Robert is going to London today 'to attend the dinner in honour of Basil Williams, of which George takes the chair'; Charles will also be there, as well as 'many of the [Lake] Hunt'. Robert's old friend Edward Hodgkin, 'Thomas Hodgkin's son', has died, the first of Robert's 'contemporary friends (excepting Theodore [Llewelyn Davies]) who has died' with whom he was 'really intimate'. Robert 'cared for him almost more than any one else' when at Cambridge, 'and for some years afterwards, but had rather lost sight of him of late years'.

Is reading Aristophanes' Ploutos again, which he 'read with Bowen in sixth form pupil room', and has liked since then 'almost as much as his more famous plays. The Chorus isn't much; but the incidents and the dialogue and the ideas' always seem to him 'as good as they can be'. Sends love to his mother.
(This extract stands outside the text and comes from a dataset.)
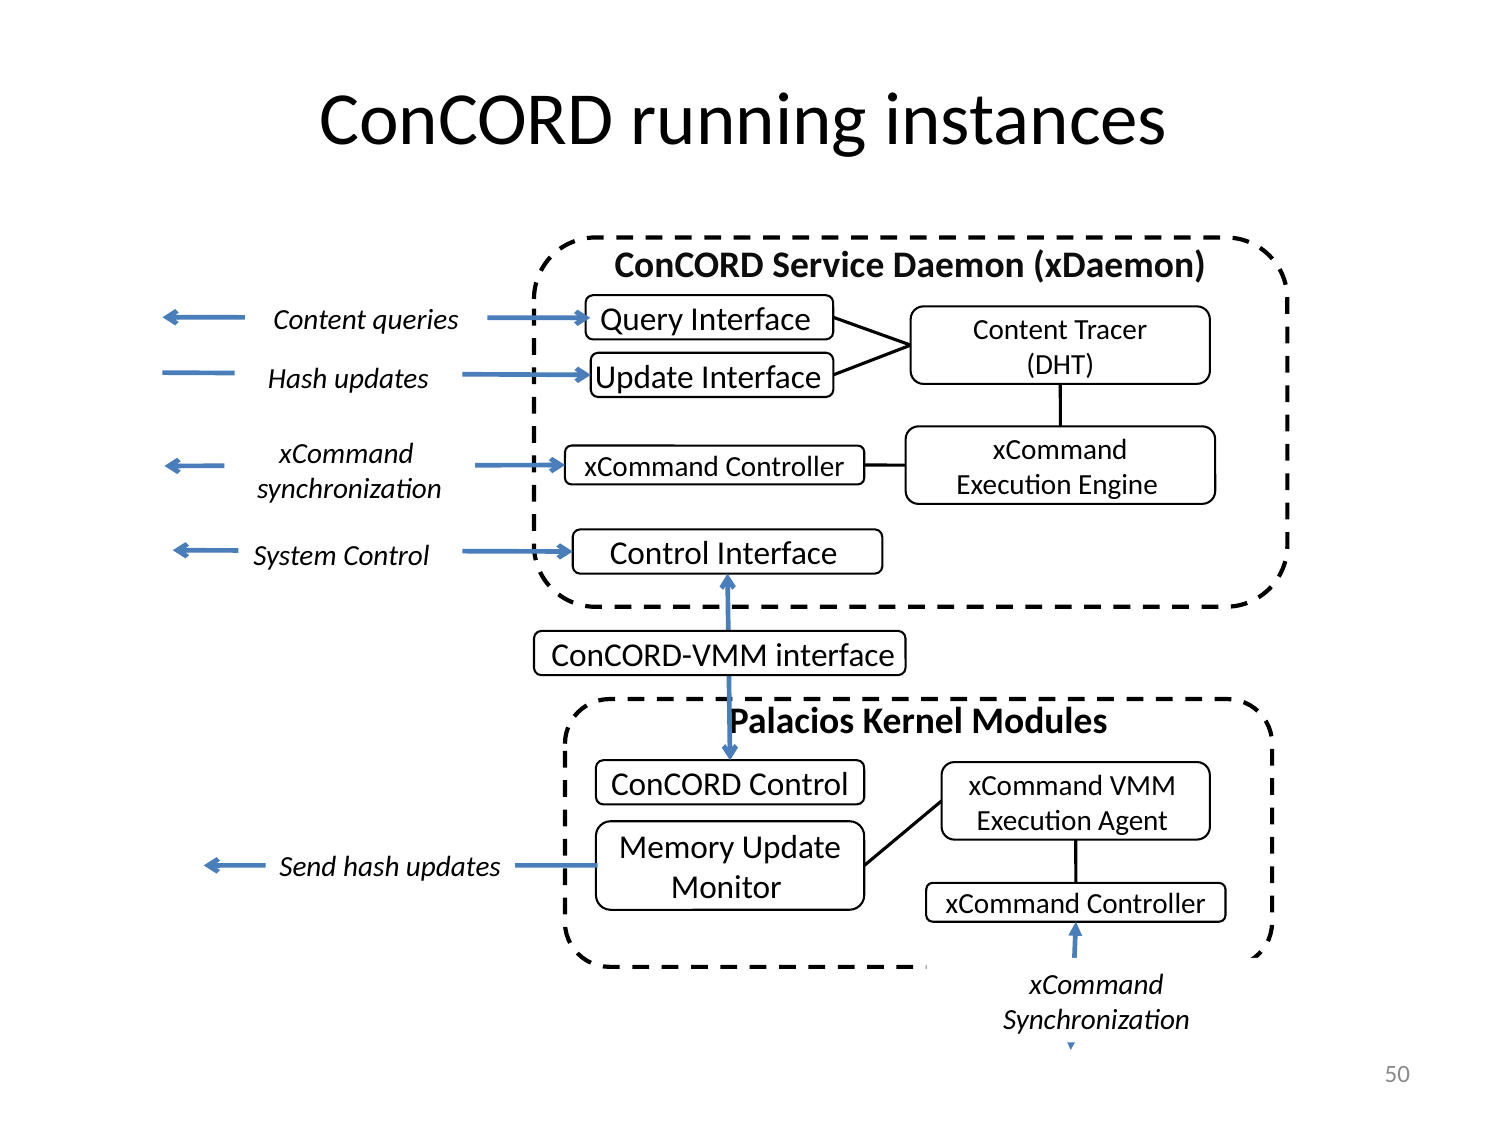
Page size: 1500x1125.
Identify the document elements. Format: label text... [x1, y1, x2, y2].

slide_number 50 [1074, 1042, 1425, 1103]
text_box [162, 237, 1288, 1051]
title ConCORD running instances [37, 37, 1450, 193]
TRER/14/204 · Item · 28 Aug 1914
Part of Papers of Robert Calverley Trevelyan and Elizabeth Trevelyan

2, Cheyne Gardens, S.W. - Bob's letter [14/203] 'moved [him] very much'; is too distressed to answer it properly, and 'the mugwump is not morally in a position to hold his own against either side'. Has 'never admired Charles more', and thinks he and the anti-war side have a 'most useful part to perform', but can currently go no further. Sets out his own position: since Britain in the war, he believes that it is vital to win it, and therefore does not want to say publicly what he feels about the policies which led to it since this would be discouraging; feels quite differently than Charles and Bob about Belgium, being 'thrilled' by the heroism of its people, and appalled by German forward planning and railway building; also cares more for France than Bob does, thinking 'the German nation and culture and soul can survive a beating' but it France has 'another 1870... they will never hold up their heads again', and the fear of German hegemony is enough to overcome even his 'great fear of Russia'; objects to the systems of entente and alliance as much as ever, which have created this 'universal catastrophe... out of a genuine local quarrel'; fully recognises the danger of Russia ending up as the strongest power, but the German threat is a 'more pressing and locally nearer danger', and though the Germans are 'no doubt afraid of the Slavs' the course they have followed to protect themselves - the partition of Poland, the 'land policy in Prussian Poland', and the attack on France through Belgium - is 'to say the least, unfortunate'.

Does not think the British are blameless, but believes that they are 'on the right side' and must win, or the 'world will be far worse than it was before, and even worse than it will be when we have won!'. Agrees with much of what Charles and his friends say and thinks someone should say it, but does not believe it is 'any more the whole truth than the Wells point of view', though Charles, [Edmund] Morel, [Ramsay] Macdonald and Norman Angell are each 'worth 20 of Wells'. May be going out to Greece and the Balkans with Noel Buxton and Basil Williams next week, as Britain is trying to 'reconstitute the Xtian Balkan League', though in some sense he feels 'it hardly matters what one does or thinks in this doomsday'. Asks Bob, however much he disagrees with George, to believe he is 'absolutely heartbroken and think it far the greatest catastrophe in human history', and that his feeling about 'the Sartor passage' ["in Carlyle's "Sartor Resartus" against war] is 'even stronger than it was; however, unsure whether the world can truly 'adopt complete pacifism and survive' when there are 'devils' like the Russian and German militarists in power. Greatly admires Bob's letter and respects his views, and 'despise[s]' his own, but 'can't help it'.